Correct the Record’s website provides talking points and data intended to debunk what it calls “right-wing attacks,” including about the Benghazi terror attack, the book “Clinton Cash” that makes pay-to-play allegations about foreign donations to the Clinton Foundation, reports that Mrs. Clinton did not pay her male and female staff equally and claims that she is a weak defender of gay rights.

In the complaint, FACT argued that the jobs performed by Correct the Record — which the group has described as a “strategic research and rapid response team designed to defend Hillary Clinton from right-wing, baseless attacks” — constitutes services provided to the campaign free of charge.

“The relevant question is not whether CTR PAC engaged in a ‘coordinated communication’ with the Clinton Campaign.

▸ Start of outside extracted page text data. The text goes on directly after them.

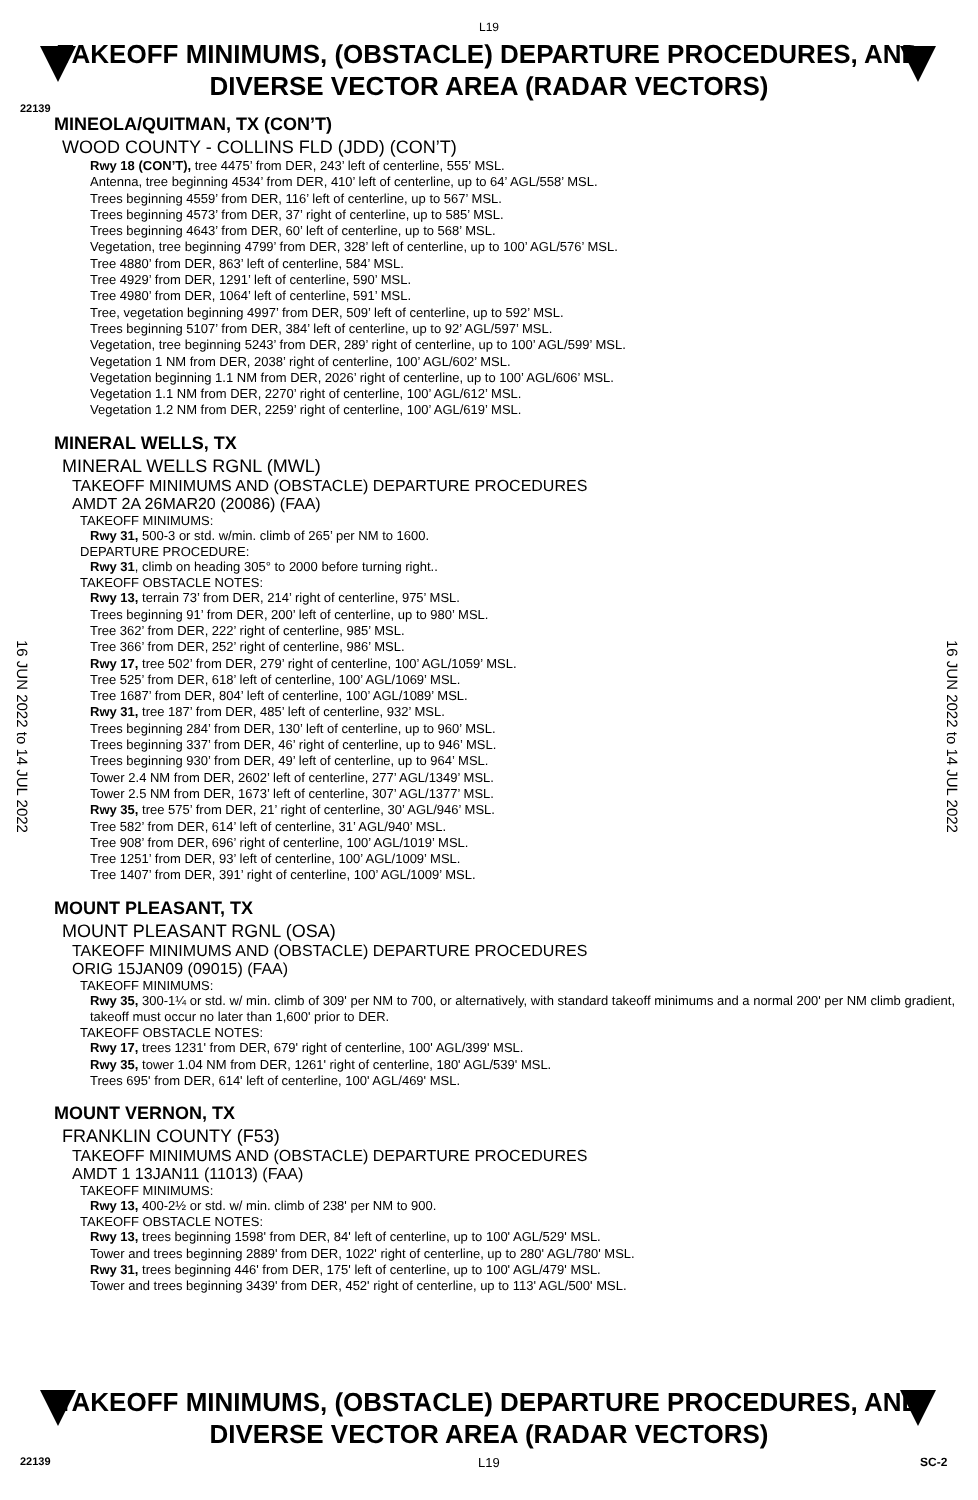L19
TAKEOFF MINIMUMS, (OBSTACLE) DEPARTURE PROCEDURES, AND
DIVERSE VECTOR AREA (RADAR VECTORS)
22139
16 JUN 2022 to 14 JUL 2022
16 JUN 2022 to 14 JUL 2022
MINEOLA/QUITMAN, TX (CON’T)
WOOD COUNTY - COLLINS FLD (JDD) (CON’T)
Rwy 18 (CON’T), tree 4475’ from DER, 243’ left of centerline, 555’ MSL.
Antenna, tree beginning 4534’ from DER, 410’ left of centerline, up to 64’ AGL/558’ MSL.
Trees beginning 4559’ from DER, 116’ left of centerline, up to 567’ MSL.
Trees beginning 4573’ from DER, 37’ right of centerline, up to 585’ MSL.
Trees beginning 4643’ from DER, 60’ left of centerline, up to 568’ MSL.
Vegetation, tree beginning 4799’ from DER, 328’ left of centerline, up to 100’ AGL/576’ MSL.
Tree 4880’ from DER, 863’ left of centerline, 584’ MSL.
Tree 4929’ from DER, 1291’ left of centerline, 590’ MSL.
Tree 4980’ from DER, 1064’ left of centerline, 591’ MSL.
Tree, vegetation beginning 4997’ from DER, 509’ left of centerline, up to 592’ MSL.
Trees beginning 5107’ from DER, 384’ left of centerline, up to 92’ AGL/597’ MSL.
Vegetation, tree beginning 5243’ from DER, 289’ right of centerline, up to 100’ AGL/599’ MSL.
Vegetation 1 NM from DER, 2038’ right of centerline, 100’ AGL/602’ MSL.
Vegetation beginning 1.1 NM from DER, 2026’ right of centerline, up to 100’ AGL/606’ MSL.
Vegetation 1.1 NM from DER, 2270’ right of centerline, 100’ AGL/612’ MSL.
Vegetation 1.2 NM from DER, 2259’ right of centerline, 100’ AGL/619’ MSL.
MINERAL WELLS, TX
MINERAL WELLS RGNL (MWL)
TAKEOFF MINIMUMS AND (OBSTACLE) DEPARTURE PROCEDURES
AMDT 2A 26MAR20 (20086) (FAA)
TAKEOFF MINIMUMS:
Rwy 31, 500-3 or std. w/min. climb of 265’ per NM to 1600.
DEPARTURE PROCEDURE:
Rwy 31, climb on heading 305° to 2000 before turning right..
TAKEOFF OBSTACLE NOTES:
Rwy 13, terrain 73’ from DER, 214’ right of centerline, 975’ MSL.
Trees beginning 91’ from DER, 200’ left of centerline, up to 980’ MSL.
Tree 362’ from DER, 222’ right of centerline, 985’ MSL.
Tree 366’ from DER, 252’ right of centerline, 986’ MSL.
Rwy 17, tree 502’ from DER, 279’ right of centerline, 100’ AGL/1059’ MSL.
Tree 525’ from DER, 618’ left of centerline, 100’ AGL/1069’ MSL.
Tree 1687’ from DER, 804’ left of centerline, 100’ AGL/1089’ MSL.
Rwy 31, tree 187’ from DER, 485’ left of centerline, 932’ MSL.
Trees beginning 284’ from DER, 130’ left of centerline, up to 960’ MSL.
Trees beginning 337’ from DER, 46’ right of centerline, up to 946’ MSL.
Trees beginning 930’ from DER, 49’ left of centerline, up to 964’ MSL.
Tower 2.4 NM from DER, 2602’ left of centerline, 277’ AGL/1349’ MSL.
Tower 2.5 NM from DER, 1673’ left of centerline, 307’ AGL/1377’ MSL.
Rwy 35, tree 575’ from DER, 21’ right of centerline, 30’ AGL/946’ MSL.
Tree 582’ from DER, 614’ left of centerline, 31’ AGL/940’ MSL.
Tree 908’ from DER, 696’ right of centerline, 100’ AGL/1019’ MSL.
Tree 1251’ from DER, 93’ left of centerline, 100’ AGL/1009’ MSL.
Tree 1407’ from DER, 391’ right of centerline, 100’ AGL/1009’ MSL.
MOUNT PLEASANT, TX
MOUNT PLEASANT RGNL (OSA)
TAKEOFF MINIMUMS AND (OBSTACLE) DEPARTURE PROCEDURES
ORIG 15JAN09 (09015) (FAA)
TAKEOFF MINIMUMS:
Rwy 35, 300-1¼ or std. w/ min. climb of 309' per NM to 700, or alternatively, with standard takeoff minimums and a normal 200' per NM climb gradient, takeoff must occur no later than 1,600' prior to DER.
TAKEOFF OBSTACLE NOTES:
Rwy 17, trees 1231' from DER, 679' right of centerline, 100' AGL/399' MSL.
Rwy 35, tower 1.04 NM from DER, 1261' right of centerline, 180' AGL/539' MSL.
Trees 695' from DER, 614' left of centerline, 100' AGL/469' MSL.
MOUNT VERNON, TX
FRANKLIN COUNTY (F53)
TAKEOFF MINIMUMS AND (OBSTACLE) DEPARTURE PROCEDURES
AMDT 1 13JAN11 (11013) (FAA)
TAKEOFF MINIMUMS:
Rwy 13, 400-2½ or std. w/ min. climb of 238' per NM to 900.
TAKEOFF OBSTACLE NOTES:
Rwy 13, trees beginning 1598' from DER, 84' left of centerline, up to 100' AGL/529' MSL.
Tower and trees beginning 2889' from DER, 1022' right of centerline, up to 280' AGL/780' MSL.
Rwy 31, trees beginning 446' from DER, 175' left of centerline, up to 100' AGL/479' MSL.
Tower and trees beginning 3439' from DER, 452' right of centerline, up to 113' AGL/500' MSL.
TAKEOFF MINIMUMS, (OBSTACLE) DEPARTURE PROCEDURES, AND
DIVERSE VECTOR AREA (RADAR VECTORS)
22139 L19 SC-2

Rather, the relevant question is whether CTR PAC’s funding an entire research and rapid response staff working in full coordination with the Clinton Campaign is something of value to the Clinton Campaign, and as such, constitutes an illegal in-kind contribution,” said the complaint.

“For CTR PAC to claim, as it must, that funding the Clinton Campaign’s research and rapid response team provides nothing of value to the Clinton campaign is absurd,” it said. “Under [that] logic, a corporation would be allowed to give a campaign fully coordinated use of its in-house research and communications team, so long as whatever that staff did was distributed online.”

Matthew G. Whitaker, executive director of FACT, said the complaint was a shot across the bow for other super PACs running rampant in the 2016 race.

“It was necessary to get this out there and really prevent it and make sure that no other campaigns on either side thought that this was a good idea,” he said. “This is the first one that we’ve seen publicly announce that they wanted to directly coordinate with the campaign, and we certainly are scanning the horizon looking for anybody else who wants to do coordination with a super PAC.”